Mersinli Lise Öğrencisinden Yörük Kültürüne Dair Dikkat Çeken Derleme
Bir Yemekten Doğan Merak
Mersin’de lise öğrenimi gören Duru Şahmeran, anneannesinin yaptığı topalak yemeği sayesinde Yörük kültürünü incelemeye başladı. “Topalak sadece bir yemek değil, bir kültürün izini taşıyordu” diyen Şahmeran, öğretmeni Hilmi Dulkadir ile Toroslar’ın köylerinde saha çalışması yaptı. Çalışmasını makale haline getirip çeşitli sitelerde yayımladı.

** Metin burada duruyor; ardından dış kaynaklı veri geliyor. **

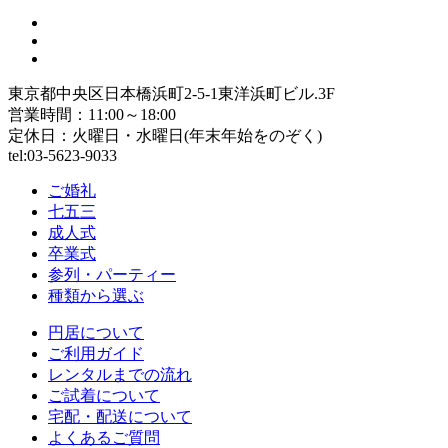
東京都中央区日本橋浜町2-5-1東洋浜町ビル.3F
営業時間：11:00～18:00
定休日：火曜日・水曜日(年末年始をのぞく)
tel:03-5623-9033
ご婚礼
七五三
成人式
卒業式
参列・パーティー
種類から選ぶ
円居について
ご利用ガイド
レンタルまでの流れ
ご試着について
宅配・配送について
よくあるご質問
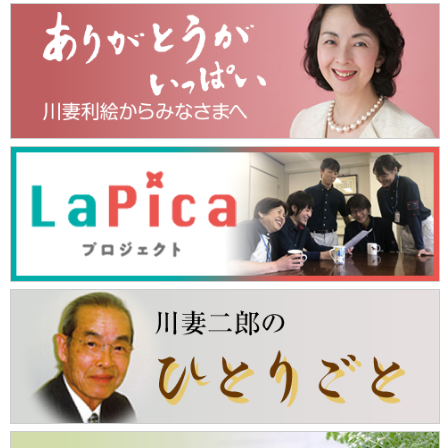
ー
カ
イ
ブ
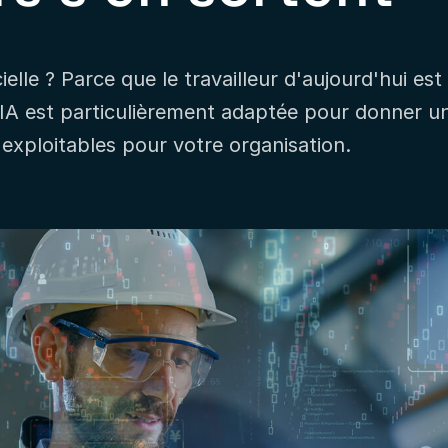
icielle ? Parce que le travailleur d'aujourd'hui 
l'IA est particulièrement adaptée pour donner u
exploitables pour votre organisation.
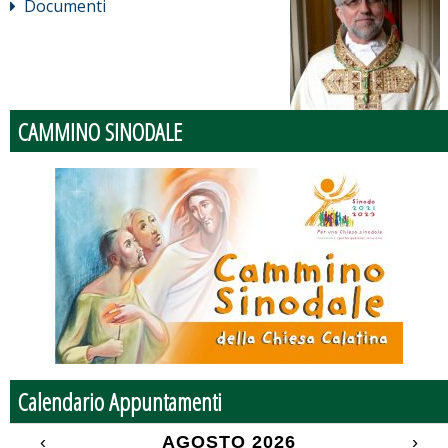
Documenti
CAMMINO SINODALE
Calendario Appuntamenti
‹
AGOSTO 2026
›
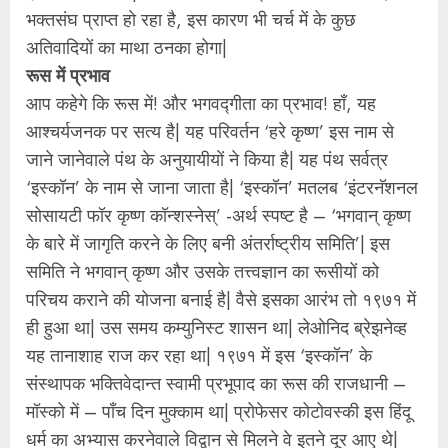
भक्तसंघ प्राप्त हो रहा है, इस कारण भी चर्च में के कुछ
अतिवादियों का माथा ठनका होगा|
रूस में प्रभाव
आप कहेगे कि रूस में! और भगवद्गीता का प्रभाव! हॉं, यह
आश्‍चर्यजनक पर सत्य है| यह परिवर्तन ‘हरे कृष्ण’ इस नाम से
जाने जानेवाले पंथ के अनुयायीयों ने किया है| यह पंथ सर्वत्र
‘इस्कॉन’ के नाम से जाना जाता है| ‘इस्कॉन’ मतलब ‘इंटरनॅशनल
सोसायटी फॉर कृष्ण कॉन्शस्नेस्’ -अर्थ स्पष्ट है – ‘भगवान् कृष्ण
के बारे में जागृति करने के लिए बनी अंतर्राष्ट्रीय समिति’| इस
समिति ने भगवान् कृष्ण और उसके तत्त्वज्ञान का रूसीयों को
परिचय कराने की योजना बनाई है| वैसे इसका आरंभ तो १९७१ में
ही हुआ था| उस समय कम्युनिस्ट शासन था| लेओनिद ब्रेझनेव्ह
यह तानाशाह राज कर रहा था| १९७१ में इस ‘इस्कॉन’ के
संस्थापक भक्तिवेदान्त स्वामी प्रभूपाद का रूस की राजधानी –
मॉस्को में – पॉंच दिन मुक्काम था| प्रोफेसर कोटोवस्की इस हिंदू
धर्म का अभ्यास करनेवाले विद्वान से मिलने वे इतने दूर आए थे|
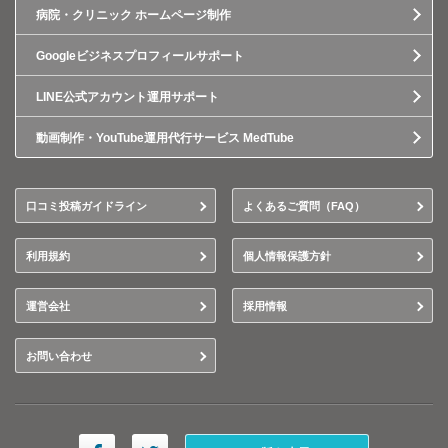
病院・クリニック ホームページ制作
Googleビジネスプロフィールサポート
LINE公式アカウント運用サポート
動画制作・YouTube運用代行サービス MedTube
口コミ投稿ガイドライン
よくあるご質問（FAQ）
利用規約
個人情報保護方針
運営会社
採用情報
お問い合わせ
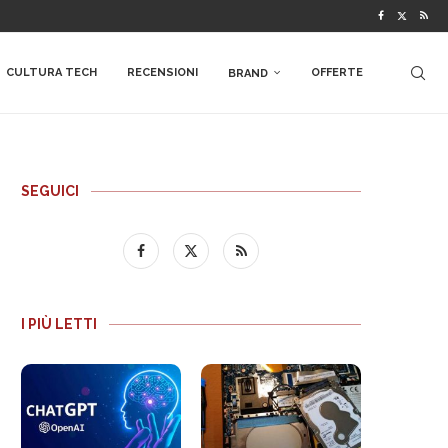
CULTURA TECH
RECENSIONI
OFFERTE
BRAND
SEGUICI
I PIÙ LETTI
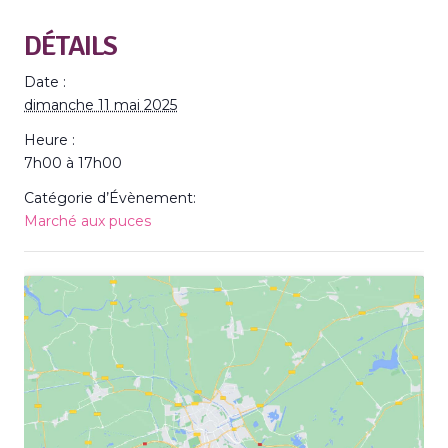
DÉTAILS
Date :
dimanche 11 mai 2025
Heure :
7h00 à 17h00
Catégorie d’Évènement:
Marché aux puces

Bebek Bakımında Toprak ve Tuzlama Geleneği
Yörük kadınlarının bebekleri sırtlarında taşıyarak işlerini sürdürdüğü, bebeklerin ısıtılmış toprakla sarıldığı tespit edildi. Ayrıca tuzlama geleneğiyle yeni doğanlara güç kazandırıldığı ve göbek bağının çocuğun geleceği için dileklere göre saklandığı aktarıldı.
Yörük Sofralarının Vazgeçilmez Tatları
Şahmeran’ın araştırmasında Yörüklerin en sık tükettiği yemekler arasında bulgur pilavı, topalak, dövme pilavı ve gelincik böreği öne çıktı. Sofraların baş tacı ise keçi sütünden yapılan tulum peyniri ve tereyağı oldu. Yemeklerin imece usulüyle hazırlanması da kültürel dayanışmanın bir göstergesi olarak dikkat çekti.
Hayvancılık ve Doğayla Mücadele
Geçim kaynağı hayvancılıkla süren Yörüklerde keçi sürüleri yaşamın merkezinde yer alıyor. Kurt saldırıları ve yırtıcı kuşlara karşı sürüler çobanlarla korunmaya çalışılıyor. Bu durum doğayla iç içe geçen zorlu yaşamın en belirgin izlerinden biri olarak ortaya çıkıyor.
Ozanlık Geleneği ve Dokuma Sanatı
Yörük kültüründe ozanlık geleneğinin devam ettiği, doğaçlama türkülerle toplumsal hafızanın taşındığı kaydedildi. Ayrıca doğadan esinlenen motiflerle işlenen dokumaların, kültürel mirasın önemli bir parçası olduğu belirtildi.
“Doğayla Uyum İçinde Yaşamak”
Araştırmasını değerlendiren Duru Şahmeran, “Benim için Yörük demek doğayla uyum içinde yaşamak demektir. Zor koşullara rağmen güler yüzlü, üretken ve misafirperver insanlarla tanıştım” dedi.